那些浅浅的痕迹已然淡得差不多了,不细看几乎察觉不出,不得不说那支药膏倒是格外管用。
思绪不自觉飘到商扶砚身上,他心头泛起一阵茫然,如今这般不清不楚混乱的关系,到底算什么呢?
他暗自轻叹了口气。
正怔神间,门口忽然响起几声轻叩。
沈嘉木上前拉开门,门外是时宴。
男人眉眼弯起,笑意漫在眼底,嗓音低柔缱绻,带着几分漫不经心的慵懒:“嗨,宝贝。”
沈嘉木的目光下意识落在他手里那卷白色软尺上:“你这是?”
时宴微微眯起眼,唇角勾着一抹玩味的笑,两手分别握住卷尺两端,指尖微微用力往两侧轻抻,动作散漫又带着几分说不清道不明的暧昧蛊惑,尾音拖得轻轻上扬:“你猜呢~”
沈嘉木先是扯了扯唇角,漾开一点笑意,下一秒抬手就要把门合上。
时宴眼疾手快,掌心稳稳抵在门板上,顺势抵住,带着几分无奈的轻笑:“哎哎哎,开个玩笑,我来给你量尺寸,定制晚宴礼服嘛。”
沈嘉木迟疑片刻,终究侧身让他走了进来,然后伸出手,等着接那卷软尺。
谁料时宴立刻俯身,两只手掌轻轻覆了上来,完完整整落在沈嘉木摊开的手心上,温热的触感瞬间漫过肌肤。
沈嘉木:“???”
“!!!”
沈嘉木眼里满是错愕茫然,心底飘过一串问号:你这是干什么?
时宴垂着眼,耳尖微泛浅红,竟摆出一副略带腼腆的模样,低声嗔了句:“讨厌。”
沈嘉木无奈翻了下掌心,反手轻轻拍开他的手,语气带着几分无奈:“量衣尺,我要尺子。”
时宴却不依,眉眼弯弯赖着不走:“你自己怎么量?我帮你量才方便。”
沈嘉木望着他,满眼都是不信任的迟疑。
时宴故作委屈地蹙了蹙眉,语气委屈又做作:“你这是什么眼神?这么怀疑我,我可要伤心了。”
他信誓旦旦抬眸,一本正经地补了句:“我很专业的,保证不对你动手动脚。
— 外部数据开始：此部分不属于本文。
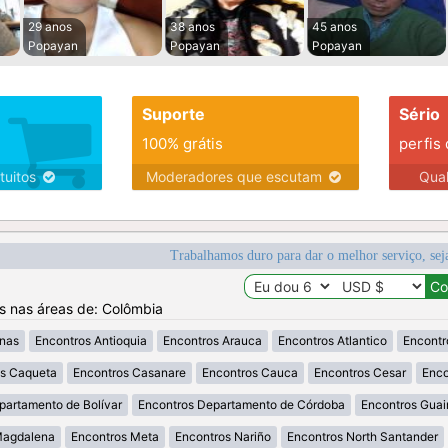
29 anos
38 anos
45 anos
Popayan
Popayan
Popayan
Suporte
Sério
100% grátis
perfis
tuitos
Moderadores que escutam
Qua
Trabalhamos duro para dar o melhor serviço, sej
os nas áreas de: Colômbia
nas
Encontros Antioquia
Encontros Arauca
Encontros Atlantico
Encontr
os Caqueta
Encontros Casanare
Encontros Cauca
Encontros Cesar
Enco
partamento de Bolívar
Encontros Departamento de Córdoba
Encontros Guai
Magdalena
Encontros Meta
Encontros Nariño
Encontros North Santander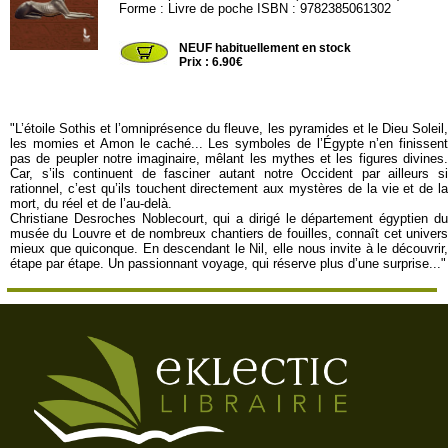
Forme : Livre de poche ISBN : 9782385061302
JL30968
NEUF habituellement en stock
Prix : 6.90€
"L’étoile Sothis et l’omniprésence du fleuve, les pyramides et le Dieu Soleil,
les momies et Amon le caché... Les symboles de l’Égypte n’en finissent
pas de peupler notre imaginaire, mêlant les mythes et les figures divines.
Car, s’ils continuent de fasciner autant notre Occident par ailleurs si
rationnel, c’est qu’ils touchent directement aux mystères de la vie et de la
mort, du réel et de l’au-delà.
Christiane Desroches Noblecourt, qui a dirigé le département égyptien du
musée du Louvre et de nombreux chantiers de fouilles, connaît cet univers
mieux que quiconque. En descendant le Nil, elle nous invite à le découvrir,
étape par étape. Un passionnant voyage, qui réserve plus d’une surprise..."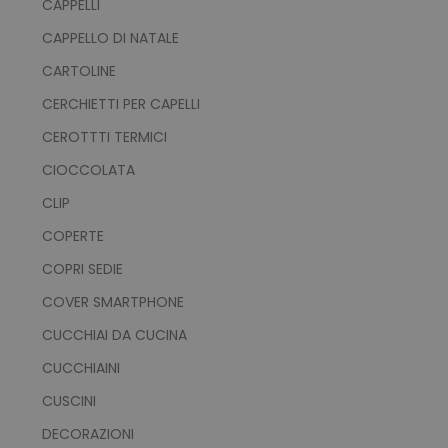
CAPPELLI
CAPPELLO DI NATALE
CARTOLINE
CERCHIETTI PER CAPELLI
CEROTTTI TERMICI
CIOCCOLATA
CLIP
COPERTE
COPRI SEDIE
COVER SMARTPHONE
CUCCHIAI DA CUCINA
CUCCHIAINI
CUSCINI
DECORAZIONI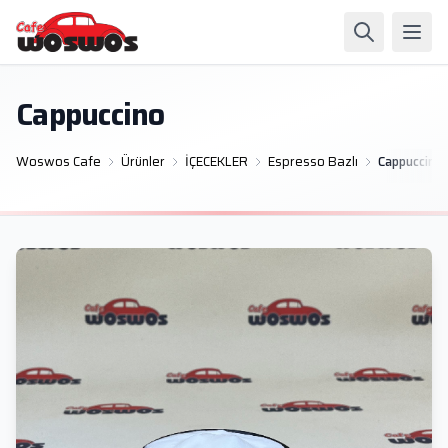
Cappuccino
Woswos Cafe
Ürünler
İÇECEKLER
Espresso Bazlı
Cappuccino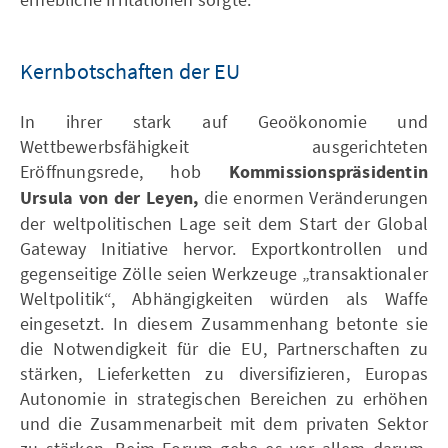
Kernbotschaften der EU
In ihrer stark auf Geoökonomie und
Wettbewerbsfähigkeit ausgerichteten
Eröffnungsrede, hob
Kommissionspräsidentin
Ursula von der Leyen,
die enormen Veränderungen
der weltpolitischen Lage seit dem Start der Global
Gateway Initiative hervor. Exportkontrollen und
gegenseitige Zölle seien Werkzeuge „transaktionaler
Weltpolitik“, Abhängigkeiten würden als Waffe
eingesetzt. In diesem Zusammenhang betonte sie
die Notwendigkeit für die EU, Partnerschaften zu
stärken, Lieferketten zu diversifizieren, Europas
Autonomie in strategischen Bereichen zu erhöhen
und die Zusammenarbeit mit dem privaten Sektor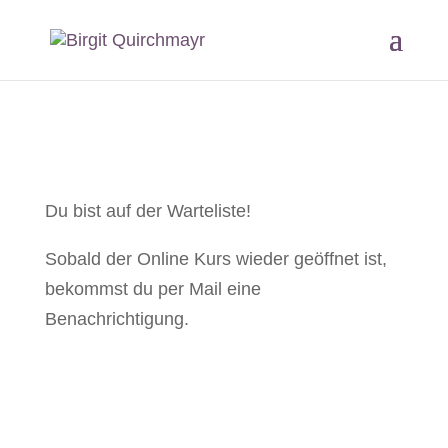
Du bist auf der Warteliste!
Sobald der Online Kurs wieder geöffnet ist,
bekommst du per Mail eine
Benachrichtigung.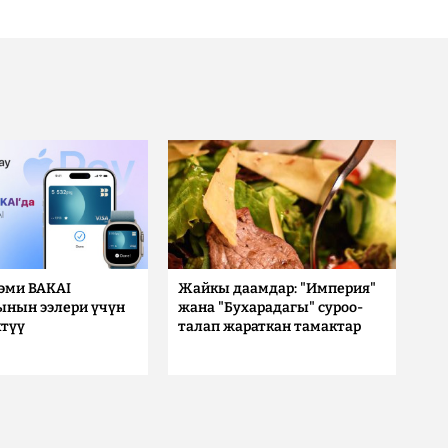
 эми BAKAI
Жайкы даамдар: "Империя"
ынын ээлери үчүн
жана "Бухарадагы" суроо-
түү
талап жараткан тамактар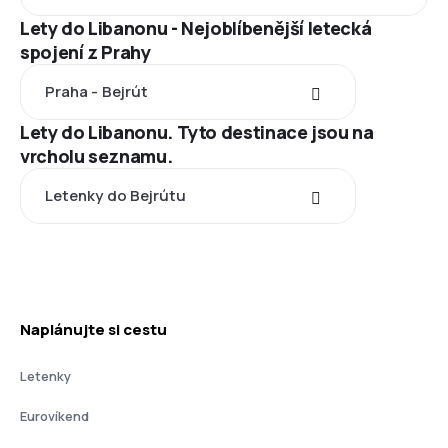
Lety do Libanonu - Nejoblíbenější letecká
spojení z Prahy
Praha - Bejrút
Lety do Libanonu. Tyto destinace jsou na
vrcholu seznamu.
Letenky do Bejrútu
Naplánujte si cestu
Letenky
Eurovíkend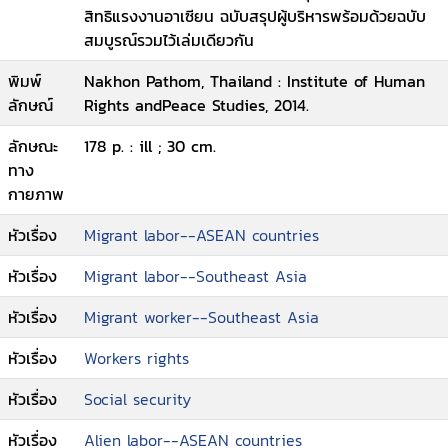
สิทธิแรงงานอาเซียน ฉบับสรุปผู้บริหารพร้อมด้วยฉบับ
สมบูรณ์รวมไว้เล่มเดียวกัน
พิมพ์
Nakhon Pathom, Thailand : Institute of Human
ลักษณ์
Rights andPeace Studies, 2014.
ลักษณะ
178 p. : ill ; 30 cm.
ทาง
กายภาพ
หัวเรื่อง
Migrant labor--ASEAN countries
หัวเรื่อง
Migrant labor--Southeast Asia
หัวเรื่อง
Migrant worker--Southeast Asia
หัวเรื่อง
Workers rights
หัวเรื่อง
Social security
หัวเรื่อง
Alien labor--ASEAN countries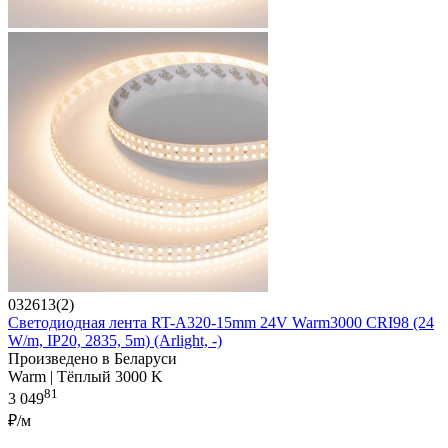
032613(2)
Светодиодная лента RT-A320-15mm 24V Warm3000 CRI98 (24
W/m, IP20, 2835, 5m) (Arlight, -)
Произведено в Беларуси
Warm | Тёплый 3000 K
81
3 049
₽/м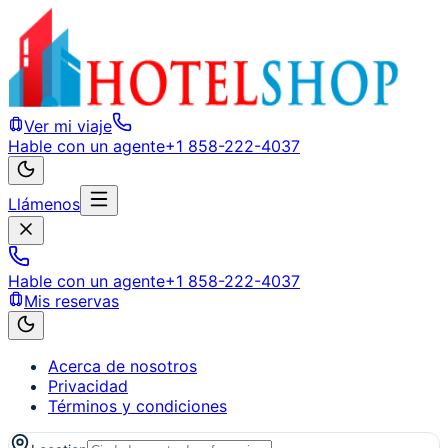
Ver mi viaje
Hable con un agente
+1 858-222-4037
Llámenos
Hable con un agente
+1 858-222-4037
Mis reservas
Acerca de nosotros
Privacidad
Términos y condiciones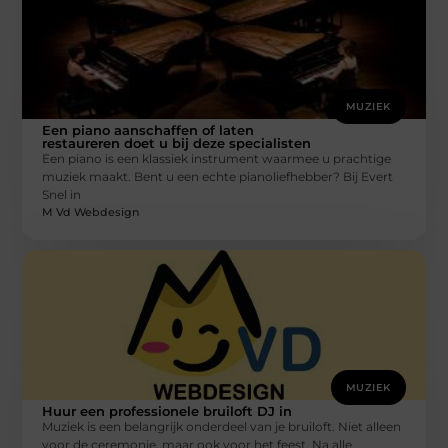
MUZIEK
Een piano aanschaffen of laten
restaureren doet u bij deze specialisten
Een piano is een klassiek instrument waarmee u prachtige
muziek maakt. Bent u een echte pianoliefhebber? Bij Evert
Snel in
M Vd Webdesign
MUZIEK
Huur een professionele bruiloft DJ in
Muziek is een belangrijk onderdeel van je bruiloft. Niet alleen
voor de ceremonie, maar ook voor het feest. Na alle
”
沈嘉木盯着他看了两秒,然后舒展双臂。
时宴见他舒展双臂,眼底笑意藏得更深,面上却依旧端着几分正经,捏着那卷软尺缓步上前。
他先走到沈嘉木身侧,指尖轻捏着软尺一端,先从肩线开始丈量。
指腹不经意擦过沈嘉木肩头的衣料,薄薄的棉质布料隔着一层贴在肌肤上,那轻微的触感像是一根细羽,轻飘飘扫过沈嘉木的心尖,让他不自觉地僵了僵脊背。
时宴仿若未察,眉眼低垂,长睫在眼下投出一片浅淡的阴影,神情专注得不像话,指尖捏着软尺的力度都恰到好处,缓缓顺着肩线丈量,语气平淡无波:“肩宽刚好,版型不用改太多。”
紧接着他绕到沈嘉木身前,软尺轻轻环过他的上臂,指尖每一次收拢软尺,都会不经意蹭过手臂外侧的布料,明明只是极浅的触碰,却让沈嘉木浑身泛起细微的燥热。
他下意识垂眸,目光落在时宴骨节分明的手上,男人的手指修长干净,动作利落又认真,没有半分逾矩。
沈嘉木抿了抿唇,强迫自己移开视线,可鼻尖却萦绕着时宴身上清冽的松香气,丝丝缕缕钻进来,让他愈发不自在。
等到丈量胸围时,时宴站在他面前,软尺轻轻绕着胸腔圈起,指尖在他身侧轻轻贴合布料固定尺身,温热的指尖隔着布料擦过腰侧,沈嘉木猛地一颤,耳尖不受控制地泛红,抬眼看向时宴,眼底带着几分不易察觉的慌乱与怪异。
可时宴依旧面不改色,眼神始终落在软尺刻度上,神情认真又专注,连眉峰都未曾动一下,仿佛只是在做一件再普通不过的事,语气平稳地报着尺寸,没有丝毫杂念。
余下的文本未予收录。